_Work item:_ What is the number of lines below that contain the word "toiture"? Respond with that number alone.

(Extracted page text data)
*** Begin section ***

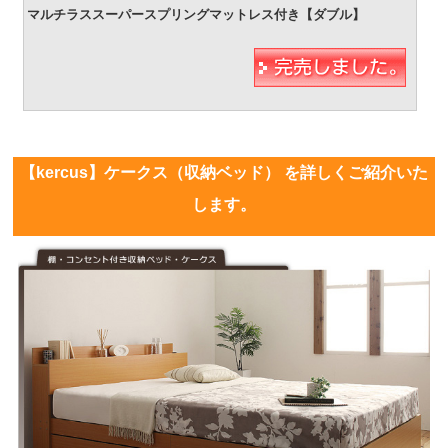
【kercus】ケークス（収納ベッド） を詳しくご紹介いた
します。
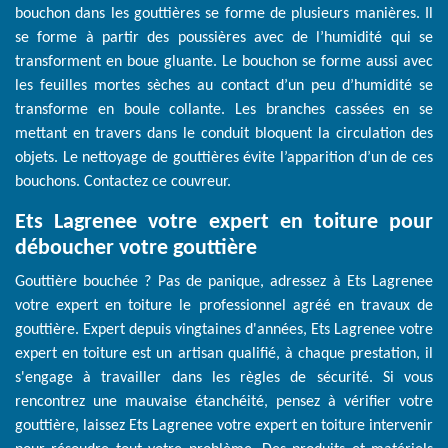
bouchon dans les gouttières se forme de plusieurs manières. Il
se forme à partir des poussières avec de l’humidité qui se
transforment en boue gluante. Le bouchon se forme aussi avec
les feuilles mortes sèches au contact d’un peu d’humidité se
transforme en boule collante. Les branches cassées en se
mettant en travers dans le conduit bloquent la circulation des
objets. Le nettoyage de gouttières évite l’apparition d’un de ces
bouchons. Contactez ce couvreur.
Ets Lagrenee votre expert en toiture pour
déboucher votre gouttière
Gouttière bouchée ? Pas de panique, adressez à Ets Lagrenee
votre expert en toiture le professionnel agréé en travaux de
gouttière. Expert depuis vingtaines d'années, Ets Lagrenee votre
expert en toiture est un artisan qualifié, à chaque prestation, il
s'engage à travailler dans les règles de sécurité. Si vous
rencontrez une mauvaise étanchéité, pensez à vérifier votre
gouttière, laissez Ets Lagrenee votre expert en toiture intervenir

*** End section ***

_Answer to this task:_ 4